Check out these related films available in the Reed film and video library!

China: dynasties of power, 48 min, 1995.
Time Life's "Lost civilizations" series. Study the "dynasties of power" from the 2nd century B.C. through the rise of the first emperor to discover the achievements of ancient China. While uniting a vast land the Chinese built the 2,600-mile Great Wall, invented paper, printing, the compass and the world's first system of justice.

The Two coasts of China, 60 min, 1992.
Discusses the clash of Western and Chinese cultures as China's ports were transformed into trading centers and technological advances displaced traditional ways of working and living.
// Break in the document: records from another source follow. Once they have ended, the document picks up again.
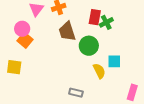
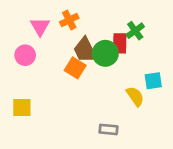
red rectangle: (95, 17) -> (120, 43), moved
orange square: (25, 40) -> (75, 68), moved
green circle: (89, 46) -> (105, 53), moved

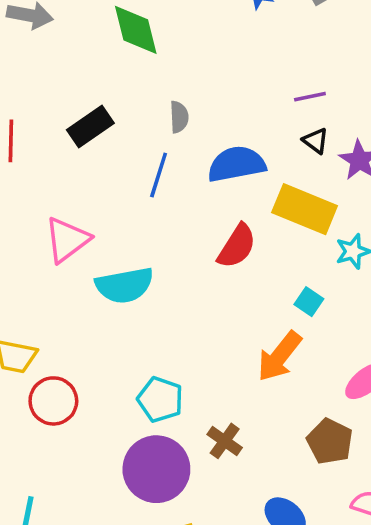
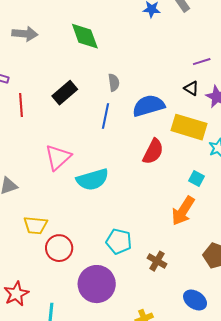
purple line: (310, 97) -> (202, 62), moved
purple circle: (156, 469) -> (97, 284), moved

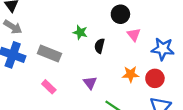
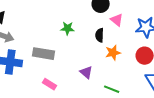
black semicircle: (100, 46) -> (100, 35), moved
orange star: (131, 74) -> (113, 53), moved

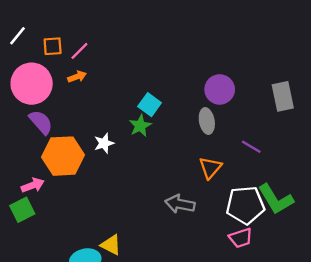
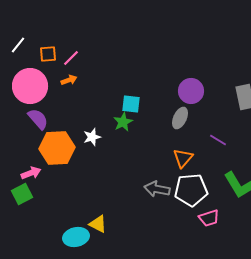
cyan square: (150, 105) -> (131, 104), turned -30
gray ellipse: (207, 121) -> (180, 118), turned 35
white pentagon: (245, 205) -> (191, 190), moved

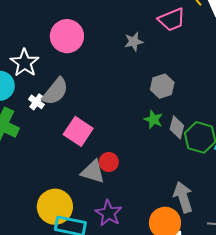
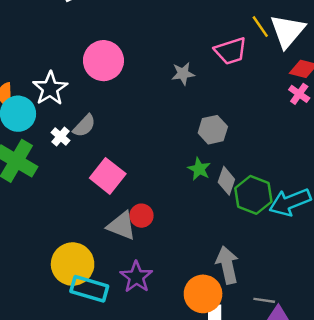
gray semicircle: (55, 91) -> (84, 126), size x0.7

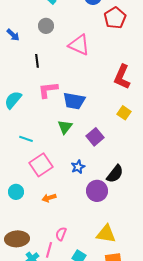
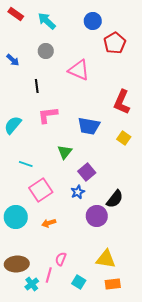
blue trapezoid: (74, 101) -> (89, 126), moved
purple square: (95, 137) -> (87, 172), moved
cyan circle: (16, 192) -> (16, 217), size x1.5

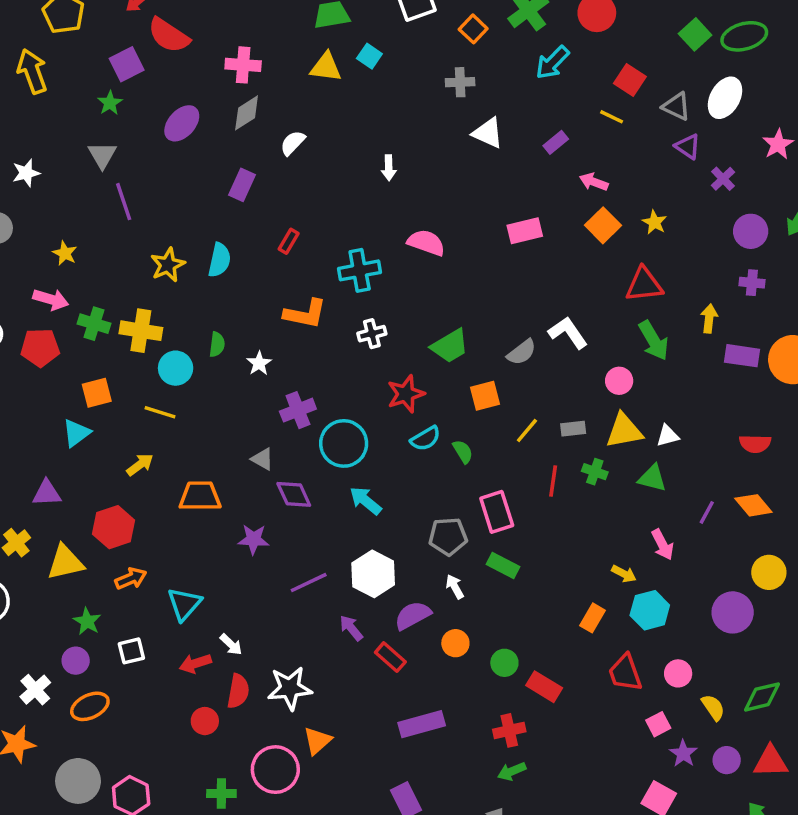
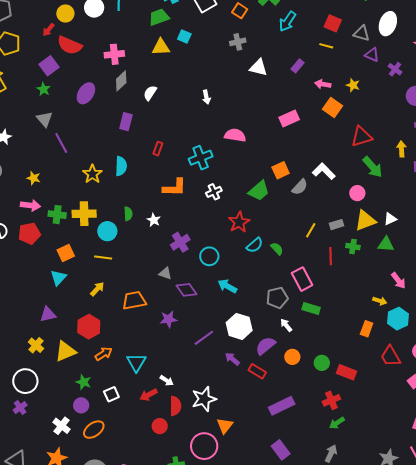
yellow star: (655, 222) -> (353, 85), moved
orange square: (485, 396) -> (281, 170), moved
cyan circle: (344, 443) -> (209, 256), size x0.7

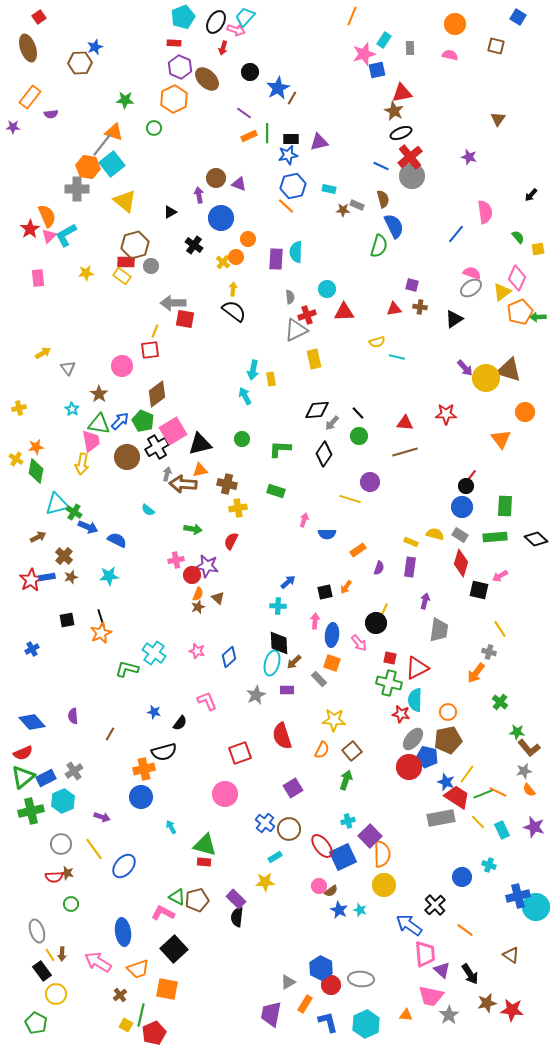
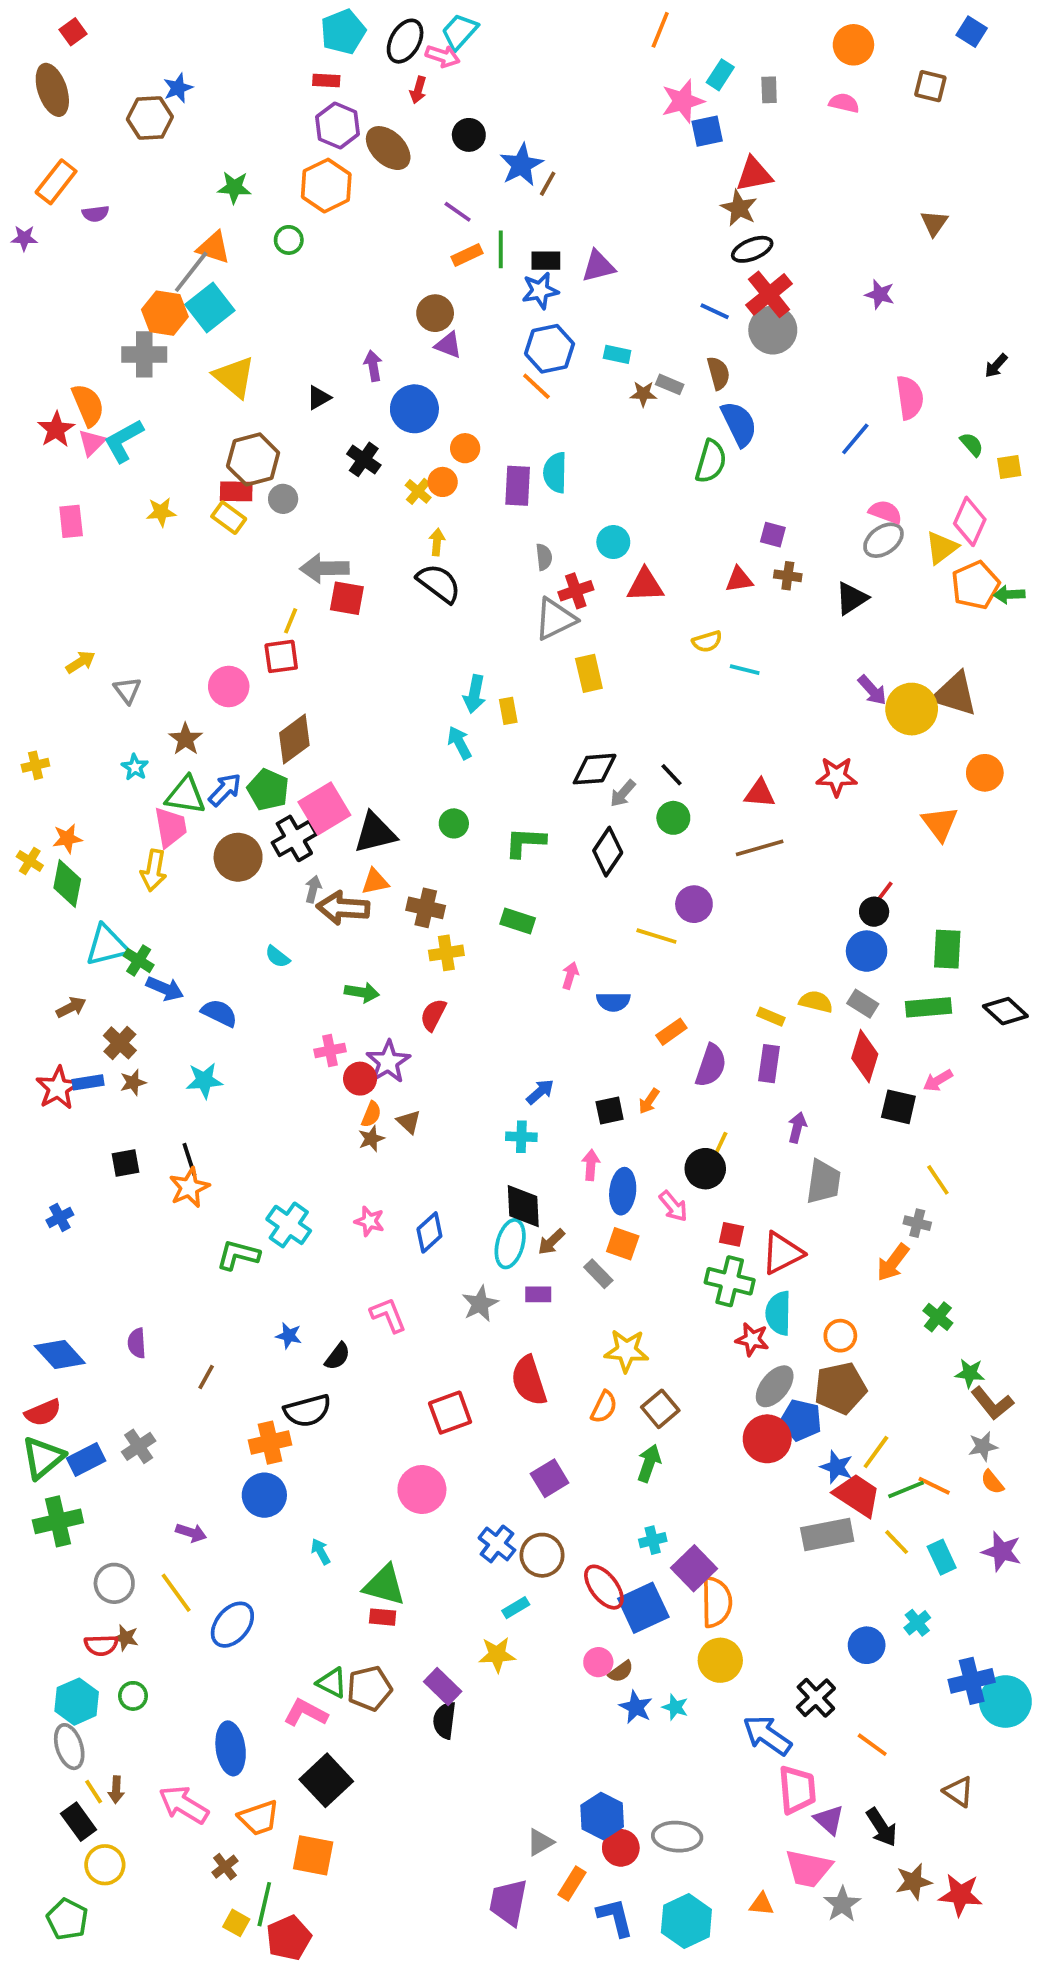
brown circle: (216, 178) -> (435, 313), moved
purple star: (207, 566) -> (388, 1062), turned 30
purple semicircle: (379, 568) -> (711, 1065), size x1.6
cyan hexagon: (63, 801) -> (77, 1702), moved
cyan cross: (489, 865) -> (917, 1623), turned 32

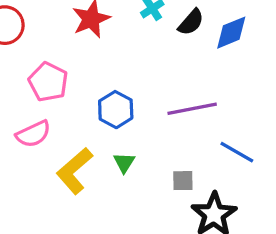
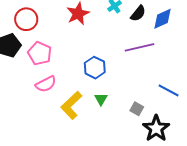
pink pentagon: (48, 82) -> (40, 53), moved
purple line: (192, 109) -> (139, 47), moved
gray square: (183, 181) -> (137, 109), turned 32

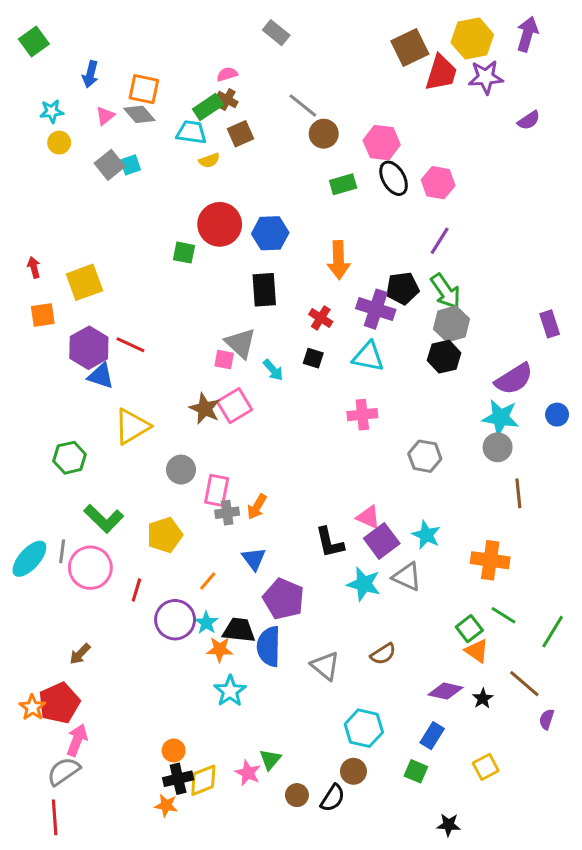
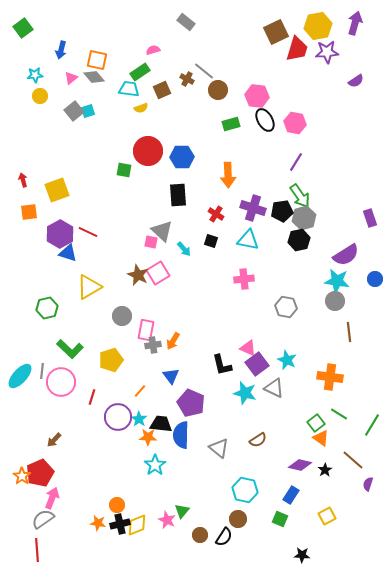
brown cross: (227, 100) -> (187, 79), moved
black pentagon: (402, 288) -> (282, 211), moved
orange star: (166, 805) -> (98, 523), moved

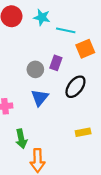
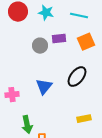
cyan line: (66, 30) -> (79, 16), moved
purple rectangle: (56, 63) -> (59, 39), moved, turned 64
gray circle: (35, 69) -> (40, 46), moved

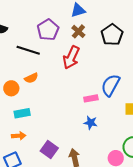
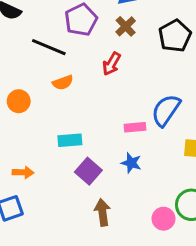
red arrow: (71, 57) -> (112, 64), size x0.7
orange semicircle: (31, 78) -> (63, 83), moved
cyan rectangle: (22, 113) -> (70, 140), moved
purple square: (49, 149) -> (88, 171), moved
Stories of the Mongol Invasions, Opium Wars and the Boxer Rebellion are recreated using original production footage shot in Mongolia, China, Japan and Southeast Asia.

Writers & Revolutionaries, 60 min. 1992.
The lives of Lu Xun, China's greatest modern writer, and Kita Ikki, the famous Japanese philosopher, are highlighted. Both revolutionaries explored the traditional strengths and weaknesses of their societies, with Lu Xun writing scathing satires aimed at China's ineffective leadership. Kita Ikki, on the other hand, watched with alarm as his radical teachings were distorted by right wing extremists and used to design a monstrous blueprint for a Japanese world empire. Details how China became vulnerable to the threat of the encroaching Japanese.

China in Revolution, 1911-1949, 120 min., 1989.
Made for television broadcast on PBS. This documentary recounts the 38 years between 1911 and 1949, during which China was transformed from a centuries-old empire into the world's largest Communist state. It was a transformation that affected hundreds of millions of people.

Amazing Marriage Customs, 91 min, 1992.
In Chinese with English subtitles. Chinese-made film depicting the "exotic" marriage customs of ethnic minorities in the PRC.

Where horses fly like the wind, 55 min., 1992.
Joint production of NHK (Japan) and CCTV (China), one in a series of travel films in China's northwest. Cross the Tian Shan Mountains and meet the Kazakhs, commonly referred to as Cossacks; visit the Western Land, home to the legendary Heavenly Horses ridden by Genghis Khan; and enter the no-man's land between the Chinese and Soviet border

China: beyond the clouds, 2 videos, 240 min, 1994.
Filmmaker Phil Agland reveals the everyday drama and passion of contemporary China, a country "steeped in tradition and wracked by change," by focussing on life in one small town in border region.